• [Instructions to follow] Return every one of the rows below verbatim, changing nothing.

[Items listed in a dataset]
Start of Block
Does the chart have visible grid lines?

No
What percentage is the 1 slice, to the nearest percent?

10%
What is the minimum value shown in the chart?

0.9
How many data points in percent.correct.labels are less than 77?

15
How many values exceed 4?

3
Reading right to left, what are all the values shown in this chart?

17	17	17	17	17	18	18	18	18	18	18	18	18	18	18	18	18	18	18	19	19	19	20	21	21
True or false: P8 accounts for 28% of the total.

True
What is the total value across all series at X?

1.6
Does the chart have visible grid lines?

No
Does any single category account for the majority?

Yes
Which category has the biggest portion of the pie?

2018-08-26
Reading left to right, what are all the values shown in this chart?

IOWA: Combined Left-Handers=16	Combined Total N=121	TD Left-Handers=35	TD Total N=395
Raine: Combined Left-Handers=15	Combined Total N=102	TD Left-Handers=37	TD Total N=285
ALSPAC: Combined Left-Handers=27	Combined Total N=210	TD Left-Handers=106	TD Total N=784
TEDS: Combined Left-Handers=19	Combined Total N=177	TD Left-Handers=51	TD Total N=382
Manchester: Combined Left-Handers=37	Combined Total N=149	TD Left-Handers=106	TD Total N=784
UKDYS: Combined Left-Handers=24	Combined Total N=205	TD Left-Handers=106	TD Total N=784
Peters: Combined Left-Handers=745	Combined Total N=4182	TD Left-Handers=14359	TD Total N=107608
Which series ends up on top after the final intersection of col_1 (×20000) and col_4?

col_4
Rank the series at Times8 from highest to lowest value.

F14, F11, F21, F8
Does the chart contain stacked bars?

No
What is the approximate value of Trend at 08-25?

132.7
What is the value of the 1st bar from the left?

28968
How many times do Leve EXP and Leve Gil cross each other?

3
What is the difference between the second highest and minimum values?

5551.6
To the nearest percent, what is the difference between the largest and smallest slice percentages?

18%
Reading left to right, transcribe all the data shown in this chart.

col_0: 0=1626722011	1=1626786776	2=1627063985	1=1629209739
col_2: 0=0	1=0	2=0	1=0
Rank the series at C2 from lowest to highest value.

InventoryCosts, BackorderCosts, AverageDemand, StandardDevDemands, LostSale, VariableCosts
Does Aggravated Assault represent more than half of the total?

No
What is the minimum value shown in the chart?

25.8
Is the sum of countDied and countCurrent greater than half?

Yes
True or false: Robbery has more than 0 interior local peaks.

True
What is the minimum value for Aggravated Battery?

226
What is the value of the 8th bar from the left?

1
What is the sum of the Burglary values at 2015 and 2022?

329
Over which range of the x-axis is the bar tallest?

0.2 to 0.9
End of Block
• [Output for this task]
Does the chart have visible grid lines?

No
What percentage is the 1 slice, to the nearest percent?

10%
What is the minimum value shown in the chart?

0.9
How many data points in percent.correct.labels are less than 77?

15
How many values exceed 4?

3
Reading right to left, what are all the values shown in this chart?

17	17	17	17	17	18	18	18	18	18	18	18	18	18	18	18	18	18	18	19	19	19	20	21	21
True or false: P8 accounts for 28% of the total.

True
What is the total value across all series at X?

1.6
Does the chart have visible grid lines?

No
Does any single category account for the majority?

Yes
Which category has the biggest portion of the pie?

2018-08-26
Reading left to right, what are all the values shown in this chart?

IOWA: Combined Left-Handers=16	Combined Total N=121	TD Left-Handers=35	TD Total N=395
Raine: Combined Left-Handers=15	Combined Total N=102	TD Left-Handers=37	TD Total N=285
ALSPAC: Combined Left-Handers=27	Combined Total N=210	TD Left-Handers=106	TD Total N=784
TEDS: Combined Left-Handers=19	Combined Total N=177	TD Left-Handers=51	TD Total N=382
Manchester: Combined Left-Handers=37	Combined Total N=149	TD Left-Handers=106	TD Total N=784
UKDYS: Combined Left-Handers=24	Combined Total N=205	TD Left-Handers=106	TD Total N=784
Peters: Combined Left-Handers=745	Combined Total N=4182	TD Left-Handers=14359	TD Total N=107608
Which series ends up on top after the final intersection of col_1 (×20000) and col_4?

col_4
Rank the series at Times8 from highest to lowest value.

F14, F11, F21, F8
Does the chart contain stacked bars?

No
What is the approximate value of Trend at 08-25?

132.7
What is the value of the 1st bar from the left?

28968
How many times do Leve EXP and Leve Gil cross each other?

3
What is the difference between the second highest and minimum values?

5551.6
To the nearest percent, what is the difference between the largest and smallest slice percentages?

18%
Reading left to right, transcribe all the data shown in this chart.

col_0: 0=1626722011	1=1626786776	2=1627063985	1=1629209739
col_2: 0=0	1=0	2=0	1=0
Rank the series at C2 from lowest to highest value.

InventoryCosts, BackorderCosts, AverageDemand, StandardDevDemands, LostSale, VariableCosts
Does Aggravated Assault represent more than half of the total?

No
What is the minimum value shown in the chart?

25.8
Is the sum of countDied and countCurrent greater than half?

Yes
True or false: Robbery has more than 0 interior local peaks.

True
What is the minimum value for Aggravated Battery?

226
What is the value of the 8th bar from the left?

1
What is the sum of the Burglary values at 2015 and 2022?

329
Over which range of the x-axis is the bar tallest?

0.2 to 0.9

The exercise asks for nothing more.